Manager di una multinazionale, 45 anni, una compagna e due figli piccoli, un bimbo di tre anni e una bimba di quattro mesi. Per Antonio Campo Dall’Orto, vicepresidente esecutivo di Mtv International, i viaggi d’affari sono una consuetudine. Non solo in Europa, ma anche negli Stati Uniti e in Asia, e a volte la permanenza all’estero dura lunghi periodi. Quella di portare con sé la famiglia quindi diventa un’esigenza, «ed è una tendenza che prenderà sempre più piede anche tra i manager italiani», prevede Dall’Orto.
Nessun tabù dunque per i viaggi di lavoro che diventano anche familiari?
«Tutt’altro. Viaggio molto per affari e ho la necessità di trovare un equilibrio tra famiglia e impegni professionali. Anche se la sera e nei fine settimana cerco di non lavorare, la voglia di passare più tempo con i miei rimane forte.

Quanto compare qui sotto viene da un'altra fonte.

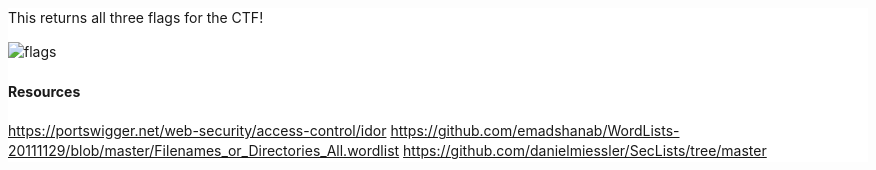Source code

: This returns all three flags for the CTF!

![flags](https://github.com/user-attachments/assets/978fbec5-bc49-4dbb-b635-c7ba047f8066)


#### Resources

https://portswigger.net/web-security/access-control/idor
https://github.com/emadshanab/WordLists-20111129/blob/master/Filenames_or_Directories_All.wordlist
https://github.com/danielmiessler/SecLists/tree/master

Per questo farmi accompagnare nei viaggi professionali, soprattutto se lunghi, a volte è la soluzione».
Che vantaggi ci sono?
«È utile e divertente, arricchisce emotivamente sia me sia loro. Credo che il viaggio familiare in un contesto lavorativo prenderà sempre più piede, soprattutto nelle aziende lungimiranti. È un’evoluzione naturale, perché oggi il vero lusso è il tempo. Il lavoro ne prende molto, forse troppo, perciò la qualità e la quantità di tempo dato alle persone che amiamo acquisterà ancora più importanza».
Qual è stata la sua esperienza?
«Lo scorso anno sono stato quattro mesi a New York e la mia compagna e il nostro primo bambino mi hanno accompagnato. Abbiamo preso una casa in città ed è stata una permanenza bellissima, da ricordare».
Si corrono dei rischi spostando la famiglia da un capo all’altro del mondo?
«Sì, se questi periodi di trasferta non vengono pianificati bene e con largo anticipo. Anche se temporaneo, il trasferimento deve rispettare i tempi e gli impegni di tutti i componenti della famiglia. Ma la mia esperienza è stata positiva e credo che la ripeterò».
Colleghi e superiori non storcono il naso?
«Nel mio caso è successo il contrario. La mia azienda sa bene che trascorro lontano da casa lunghi periodi, colleghi e capi mi capiscono. Sanno anche che i legami affettivi sono importanti e aiutano a lavorare meglio.

Le multinazionali richiedono assoluta trasparenza a dipendenti e manager, ma sono molto disponibili riguardo alla loro vita sociale. L’esigenza di avere la famiglia vicino non è solo accettata, ma anche promossa. D’altra parte io mi sono fatto accompagnare la prima volta dai miei, proprio perché l’ho visto fare dai colleghi americani».